→ RECORDS FOR THIS TASK
# # # # # # #

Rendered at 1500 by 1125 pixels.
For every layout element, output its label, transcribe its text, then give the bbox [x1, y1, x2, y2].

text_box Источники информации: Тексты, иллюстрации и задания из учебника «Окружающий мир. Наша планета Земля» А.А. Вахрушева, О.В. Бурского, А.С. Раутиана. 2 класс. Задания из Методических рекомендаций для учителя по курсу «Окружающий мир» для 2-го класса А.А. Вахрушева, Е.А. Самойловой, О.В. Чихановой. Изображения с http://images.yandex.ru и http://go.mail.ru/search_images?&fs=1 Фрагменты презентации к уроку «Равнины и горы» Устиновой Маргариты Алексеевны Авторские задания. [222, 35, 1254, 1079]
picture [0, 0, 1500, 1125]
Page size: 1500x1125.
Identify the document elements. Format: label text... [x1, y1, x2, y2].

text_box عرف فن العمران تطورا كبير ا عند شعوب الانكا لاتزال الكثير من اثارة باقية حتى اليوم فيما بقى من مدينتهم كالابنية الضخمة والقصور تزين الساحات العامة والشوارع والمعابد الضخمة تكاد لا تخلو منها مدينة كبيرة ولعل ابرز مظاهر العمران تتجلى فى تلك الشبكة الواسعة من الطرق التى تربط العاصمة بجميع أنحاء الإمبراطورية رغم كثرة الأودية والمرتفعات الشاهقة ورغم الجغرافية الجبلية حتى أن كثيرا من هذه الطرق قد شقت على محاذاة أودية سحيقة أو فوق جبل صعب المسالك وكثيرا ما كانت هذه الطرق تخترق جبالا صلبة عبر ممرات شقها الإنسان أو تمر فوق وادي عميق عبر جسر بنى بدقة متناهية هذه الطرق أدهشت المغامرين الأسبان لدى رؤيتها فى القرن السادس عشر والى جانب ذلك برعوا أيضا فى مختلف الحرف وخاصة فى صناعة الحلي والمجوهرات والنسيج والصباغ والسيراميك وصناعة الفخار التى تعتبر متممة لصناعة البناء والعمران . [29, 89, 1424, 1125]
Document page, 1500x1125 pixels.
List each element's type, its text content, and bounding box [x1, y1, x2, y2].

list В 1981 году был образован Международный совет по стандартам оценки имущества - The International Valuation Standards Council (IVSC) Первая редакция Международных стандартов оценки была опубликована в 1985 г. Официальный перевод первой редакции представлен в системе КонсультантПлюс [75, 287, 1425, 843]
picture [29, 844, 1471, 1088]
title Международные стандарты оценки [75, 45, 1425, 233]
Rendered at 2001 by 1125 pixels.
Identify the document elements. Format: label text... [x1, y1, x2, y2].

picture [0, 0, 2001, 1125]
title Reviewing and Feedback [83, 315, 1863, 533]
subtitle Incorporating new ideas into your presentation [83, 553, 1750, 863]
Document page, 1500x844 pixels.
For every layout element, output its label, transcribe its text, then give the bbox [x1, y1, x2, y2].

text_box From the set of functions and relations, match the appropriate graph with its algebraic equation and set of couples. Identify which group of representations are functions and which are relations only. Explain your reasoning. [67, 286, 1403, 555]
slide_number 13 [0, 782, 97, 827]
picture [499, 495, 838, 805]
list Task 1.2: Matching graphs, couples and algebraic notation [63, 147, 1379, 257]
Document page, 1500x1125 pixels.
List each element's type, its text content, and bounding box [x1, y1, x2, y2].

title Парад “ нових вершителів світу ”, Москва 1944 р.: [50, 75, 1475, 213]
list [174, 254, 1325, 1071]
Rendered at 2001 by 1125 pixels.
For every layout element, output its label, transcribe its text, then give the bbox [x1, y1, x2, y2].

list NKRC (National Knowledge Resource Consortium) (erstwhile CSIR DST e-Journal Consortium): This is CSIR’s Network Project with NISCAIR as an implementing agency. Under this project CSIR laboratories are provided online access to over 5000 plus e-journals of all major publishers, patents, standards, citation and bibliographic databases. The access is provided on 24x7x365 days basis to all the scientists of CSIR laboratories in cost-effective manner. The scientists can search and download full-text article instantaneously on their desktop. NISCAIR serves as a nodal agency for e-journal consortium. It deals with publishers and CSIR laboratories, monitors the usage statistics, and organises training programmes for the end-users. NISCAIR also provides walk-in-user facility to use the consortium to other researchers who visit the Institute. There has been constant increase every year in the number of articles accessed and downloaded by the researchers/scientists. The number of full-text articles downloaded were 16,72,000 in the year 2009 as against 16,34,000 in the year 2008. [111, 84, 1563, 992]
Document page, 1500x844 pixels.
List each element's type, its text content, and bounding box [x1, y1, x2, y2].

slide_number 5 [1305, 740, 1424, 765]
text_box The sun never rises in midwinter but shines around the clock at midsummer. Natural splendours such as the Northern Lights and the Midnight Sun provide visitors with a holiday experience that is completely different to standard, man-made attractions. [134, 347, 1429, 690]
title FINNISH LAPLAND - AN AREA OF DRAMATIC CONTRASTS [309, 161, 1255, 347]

# # # # # # #

→ REQUIRED ACTION
From the first line of the records above down to the line containing "Page size: 1500x1125.", repeat each line exactly as written. Include both of those lines and add nothing.

→ SOLVED PROBLEM
Rendered at 1500 by 1125 pixels.
For every layout element, output its label, transcribe its text, then give the bbox [x1, y1, x2, y2].

text_box Источники информации: Тексты, иллюстрации и задания из учебника «Окружающий мир. Наша планета Земля» А.А. Вахрушева, О.В. Бурского, А.С. Раутиана. 2 класс. Задания из Методических рекомендаций для учителя по курсу «Окружающий мир» для 2-го класса А.А. Вахрушева, Е.А. Самойловой, О.В. Чихановой. Изображения с http://images.yandex.ru и http://go.mail.ru/search_images?&fs=1 Фрагменты презентации к уроку «Равнины и горы» Устиновой Маргариты Алексеевны Авторские задания. [222, 35, 1254, 1079]
picture [0, 0, 1500, 1125]
Page size: 1500x1125.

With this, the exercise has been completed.